Laptops charge for almost as long as their batteries should carry charge when turned on (and about half or a third of that when turned off). But what if youre flat and you suddenly have to go somewhere (and that somewhere doesn’t have power outlets, but you do need to use your laptop)?
Fortunately, researchers have found a solution to this problem from a 300-year-old invention, the capacitor. The amount of charge or power that a capacitor can keep is limited to its surface area, and it would require a really really large capacitor to hold enough charge to power a device. You’d probably need a capacitor as large as a car to power your laptop for a couple of hours.
The problem with capacitors is their size. The storage capacity is relative to the surface area of the capacitor’s electrodes, which makes current capacitors 25 times less capable than similarly sized current batteries.
300 years later, the M.I.T researchers of today finally solved this problem by employing nanotechnology. By covering the electrodes with nanotubes that are 30,000 times thinner than human hair, the capacitor can now store many times more energy.

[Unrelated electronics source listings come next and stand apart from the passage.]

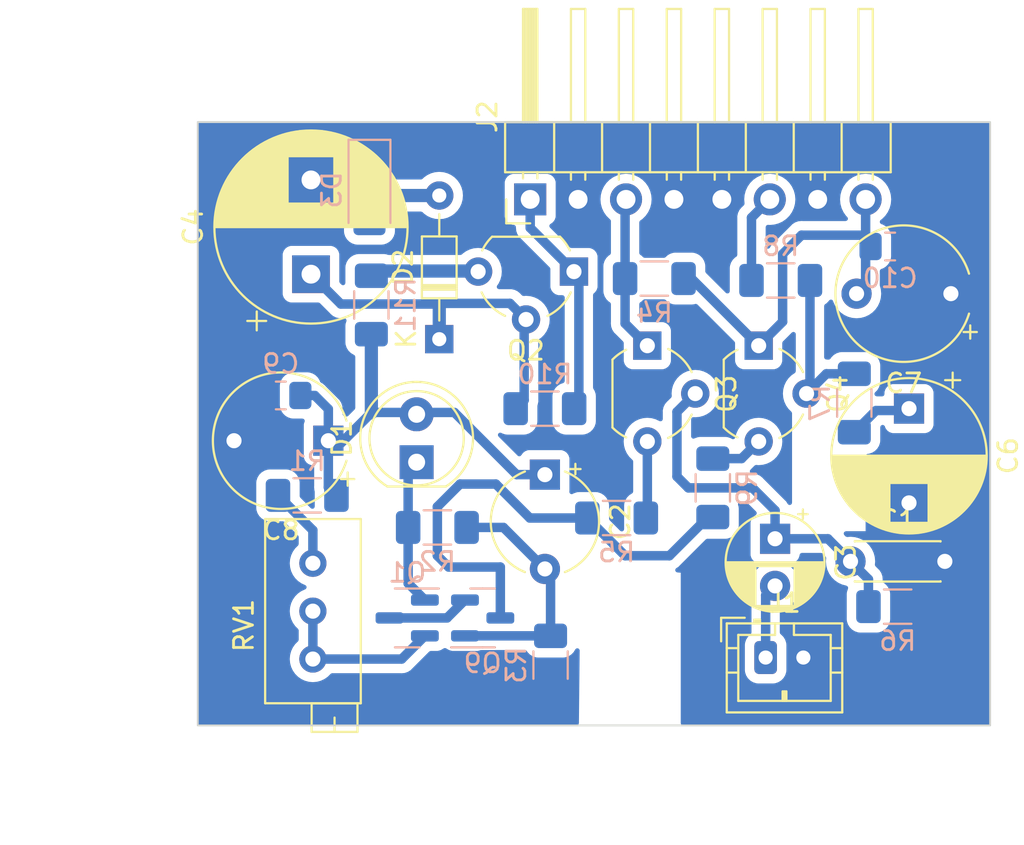
<source format=kicad_pcb>
(kicad_pcb (version 20221018) (generator pcbnew)

  (general
    (thickness 1.6)
  )

  (paper "A4")
  (layers
    (0 "F.Cu" signal)
    (31 "B.Cu" signal)
    (32 "B.Adhes" user "B.Adhesive")
    (33 "F.Adhes" user "F.Adhesive")
    (34 "B.Paste" user)
    (35 "F.Paste" user)
    (36 "B.SilkS" user "B.Silkscreen")
    (37 "F.SilkS" user "F.Silkscreen")
    (38 "B.Mask" user)
    (39 "F.Mask" user)
    (40 "Dwgs.User" user "User.Drawings")
    (41 "Cmts.User" user "User.Comments")
    (42 "Eco1.User" user "User.Eco1")
    (43 "Eco2.User" user "User.Eco2")
    (44 "Edge.Cuts" user)
    (45 "Margin" user)
    (46 "B.CrtYd" user "B.Courtyard")
    (47 "F.CrtYd" user "F.Courtyard")
    (48 "B.Fab" user)
    (49 "F.Fab" user)
    (50 "User.1" user)
    (51 "User.2" user)
    (52 "User.3" user)
    (53 "User.4" user)
    (54 "User.5" user)
    (55 "User.6" user)
    (56 "User.7" user)
    (57 "User.8" user)
    (58 "User.9" user)
  )

  (setup
    (pad_to_mask_clearance 0)
    (pcbplotparams
      (layerselection 0x00010fc_ffffffff)
      (plot_on_all_layers_selection 0x0000000_00000000)
      (disableapertmacros false)
      (usegerberextensions false)
      (usegerberattributes true)
      (usegerberadvancedattributes true)
      (creategerberjobfile true)
      (dashed_line_dash_ratio 12.000000)
      (dashed_line_gap_ratio 3.000000)
      (svgprecision 4)
      (plotframeref false)
      (viasonmask false)
      (mode 1)
      (useauxorigin false)
      (hpglpennumber 1)
      (hpglpenspeed 20)
      (hpglpendiameter 15.000000)
      (dxfpolygonmode true)
      (dxfimperialunits true)
      (dxfusepcbnewfont true)
      (psnegative false)
      (psa4output false)
      (plotreference true)
      (plotvalue true)
      (plotinvisibletext false)
      (sketchpadsonfab false)
      (subtractmaskfromsilk false)
      (outputformat 1)
      (mirror false)
      (drillshape 1)
      (scaleselection 1)
      (outputdirectory "")
    )
  )

  (net 0 "")
  (net 1 "Net-(Q3-B)")
  (net 2 "GND")
  (net 3 "Net-(D1-A)")
  (net 4 "Net-(J1-Pin_1)")
  (net 5 "Net-(J2-Pin_8)")
  (net 6 "Net-(C6-Pad1)")
  (net 7 "Net-(D1-K)")
  (net 8 "Net-(J2-Pin_3)")
  (net 9 "Net-(J2-Pin_6)")
  (net 10 "Net-(Q1-C)")
  (net 11 "Net-(Q1-E)")
  (net 12 "Net-(Q4-B)")
  (net 13 "Net-(Q9-B)")
  (net 14 "Net-(Q2-E)")
  (net 15 "Net-(Q3-E)")
  (net 16 "Net-(D2-K)")
  (net 17 "Net-(J2-Pin_1)")
  (net 18 "Net-(Q4-E)")
  (net 19 "Net-(Q9-C)")
  (net 20 "Net-(R1-Pad2)")
  (net 21 "Net-(D2-A)")

  (footprint "Potentiometer_THT:Potentiometer_Bourns_3296X_Horizontal" (layer "F.Cu") (at 117.1 92.4 90))

  (footprint "Connector_PinHeader_2.54mm:PinHeader_1x08_P2.54mm_Horizontal" (layer "F.Cu") (at 128.62 73.1 90))

  (footprint "Package_TO_SOT_THT:TO-92_Wide" (layer "F.Cu") (at 130.94 76.93 180))

  (footprint "LED_THT:LED_D5.0mm" (layer "F.Cu") (at 122.6 87.04 90))

  (footprint "Capacitor_THT:CP_Radial_D5.0mm_P2.50mm" (layer "F.Cu") (at 141.6 91.1 -90))

  (footprint "Package_TO_SOT_THT:TO-92_Wide" (layer "F.Cu") (at 140.73 80.86 -90))

  (footprint "Connector_JST:JST_PH_B2B-PH-K_1x02_P2.00mm_Vertical" (layer "F.Cu") (at 141.1 97.4))

  (footprint "Capacitor_THT:CP_Radial_Tantal_D7.0mm_P5.00mm" (layer "F.Cu") (at 117.920139 85.9 180))

  (footprint "Capacitor_THT:CP_Radial_D10.0mm_P5.00mm" (layer "F.Cu") (at 117 77.067677 90))

  (footprint "Package_TO_SOT_THT:TO-92_Wide" (layer "F.Cu") (at 134.83 80.86 -90))

  (footprint "Diode_THT:D_DO-34_SOD68_P7.62mm_Horizontal" (layer "F.Cu") (at 123.8 80.515 90))

  (footprint "Capacitor_THT:CP_Radial_D8.0mm_P5.00mm" (layer "F.Cu") (at 148.7 84.197349 -90))

  (footprint "Capacitor_THT:CP_Radial_Tantal_D7.0mm_P5.00mm" (layer "F.Cu") (at 150.920139 78.1 180))

  (footprint "Capacitor_THT:CP_Radial_Tantal_D5.5mm_P5.00mm" (layer "F.Cu") (at 129.4 87.7 -90))

  (footprint "Capacitor_THT:C_Disc_D4.3mm_W1.9mm_P5.00mm" (layer "F.Cu") (at 145.6 92.3))

  (footprint "Resistor_SMD:R_1206_3216Metric_Pad1.30x1.75mm_HandSolder" (layer "B.Cu") (at 148.1 94.7))

  (footprint "Resistor_SMD:R_1206_3216Metric_Pad1.30x1.75mm_HandSolder" (layer "B.Cu") (at 138.3 88.4 90))

  (footprint "Resistor_SMD:R_1206_3216Metric_Pad1.30x1.75mm_HandSolder" (layer "B.Cu") (at 129.4 84.2 180))

  (footprint "Capacitor_SMD:C_0805_2012Metric_Pad1.18x1.45mm_HandSolder" (layer "B.Cu") (at 147.7 75.6))

  (footprint "Resistor_SMD:R_1206_3216Metric_Pad1.30x1.75mm_HandSolder" (layer "B.Cu") (at 120.2 78.7 90))

  (footprint "Capacitor_SMD:C_0805_2012Metric_Pad1.18x1.45mm_HandSolder" (layer "B.Cu") (at 115.4 83.5 180))

  (footprint "Package_TO_SOT_SMD:SOT-23" (layer "B.Cu") (at 126.1 95.3))

  (footprint "Resistor_SMD:R_1206_3216Metric_Pad1.30x1.75mm_HandSolder" (layer "B.Cu") (at 133.2 90))

  (footprint "Resistor_SMD:R_1206_3216Metric_Pad1.30x1.75mm_HandSolder" (layer "B.Cu") (at 123.7 90.5))

  (footprint "Resistor_SMD:R_1206_3216Metric_Pad1.30x1.75mm_HandSolder" (layer "B.Cu") (at 129.7 97.8 -90))

  (footprint "Diode_SMD:D_MiniMELF" (layer "B.Cu") (at 120.1 72.6 -90))

  (footprint "Resistor_SMD:R_1206_3216Metric_Pad1.30x1.75mm_HandSolder" (layer "B.Cu") (at 145.8 83.9 -90))

  (footprint "Resistor_SMD:R_1206_3216Metric_Pad1.30x1.75mm_HandSolder" (layer "B.Cu")
    (tstamp b7f846b0-d7ab-45cc-9930-21c827477015)
    (at 141.9 77.4 180)
    (descr "Resistor SMD 1206 (3216 Metric), square (rectangular) end terminal, IPC_7351 nominal with elongated pad for handsoldering. (Body size source: IPC-SM-782 page 72, https://www.pcb-3d.com/wordpress/wp-content/uploads/ipc-sm-782a_amendment_1_and_2.pdf), generated with kicad-footprint-generator")
    (tags "resistor handsolder")
    (property "Sheetfile" "Wzmacniacz różnicowy do PW3015 ver.2.kicad_sch")
    (property "Sheetname" "")
    (property "ki_description" "Resistor, small symbol")
    (property "ki_keywords" "R resistor")
    (path "/8559bbc6-a44c-4251-9ffc-8db057f8d5de")
    (attr smd)
    (fp_text reference "R8" (at 0 1.82) (layer "B.SilkS")
        (effects (font (size 1 1) (thickness 0.15)) (justify mirror))
      (tstamp 6dab46d3-4b3e-4f83-8bc0-fd525a7efbf9)
    )
    (fp_text value "68k" (at 0 -1.82) (layer "B.Fab")
        (effects (font (size 1 1) (thickness 0.15)) (justify mirror))
      (tstamp 4a428c52-8307-46a4-b795-aa0fa1ff96b3)
    )
    (fp_text user "${REFERENCE}" (at 0 0) (layer "B.Fab")
        (effects (font (size 0.8 0.8) (thickness 0.12)) (justify mirror))
      (tstamp b9951aa7-0556-4539-9c31-6c8c3f3ee979)
    )
    (fp_line (start -0.727064 -0.91) (end 0.727064 -0.91)
      (stroke (width 0.12) (type solid)) (layer "B.SilkS") (tstamp a2311f8e-444d-4c9d-bf27-1a94ccda054d))
    (fp_line (start -0.727064 0.91) (end 0.727064 0.91)
      (stroke (width 0.12) (type solid)) (layer "B.SilkS") (tstamp 249bb558-45fd-4330-b2c5-11dbd53dfe65))
    (fp_line (start -2.45 -1.12) (end -2.45 1.12)
      (stroke (width 0.05) (type solid)) (layer "B.CrtYd") (tstamp f883409d-8d18-4846-b011-cac7134d06f4))
    (fp_line (start -2.45 1.12) (end 2.45 1.12)
      (stroke (width 0.05) (type solid)) (layer "B.CrtYd") (tstamp cec9f171-c7b7-4429-a3d8-bf1a27193889))
    (fp_line (start 2.45 -1.12) (end -2.45 -1.12)
      (stroke (width 0.05) (type solid)) (layer "B.CrtYd") (tstamp 7b0fb31d-f521-4f14-bfab-cbfd5f595e69))
    (fp_line (start 2.45 1.12) (end 2.45 -1.12)
      (stroke (width 0.05) (type solid)) (layer "B.CrtYd") (tstamp 6c33f7ff-f307-47a0-9bc1-b2dc36eceb99))
    (fp_line (start -1.6 -0.8) (end -1.6 0.8)
      (stroke (width 0.1) (type solid)) (layer "B.Fab") (tstamp 13d616e6-e4f9-493c-9f73-5dfce57f1798))
    (fp_line (start -1.6 0.8) (end 1.6 0.8)
      (stroke (width 0.1) (type solid)) (layer "B.Fab") (tstamp e41ec657-7041-427e-80e4-b0bf4e296ecc)
... [108541 chars truncated]
</source>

Nanotechnology has changed all that, though, with nanotubes. We might soon have high-capacity batteries that charge in just a few seconds, and that can keep us happy (what gadget geek isn’t happy with his or her mobile devices?) for hours on end. Run out of juice? No problem. Just plug in and you’re all set to go in a jiffy!
“It could be recharged many, many times perhaps hundreds of thousands of times, and … it could be recharged very quickly, just in a matter of seconds rather than a matter of hours,” says Joel Schindall, a member of the M.I.T research team.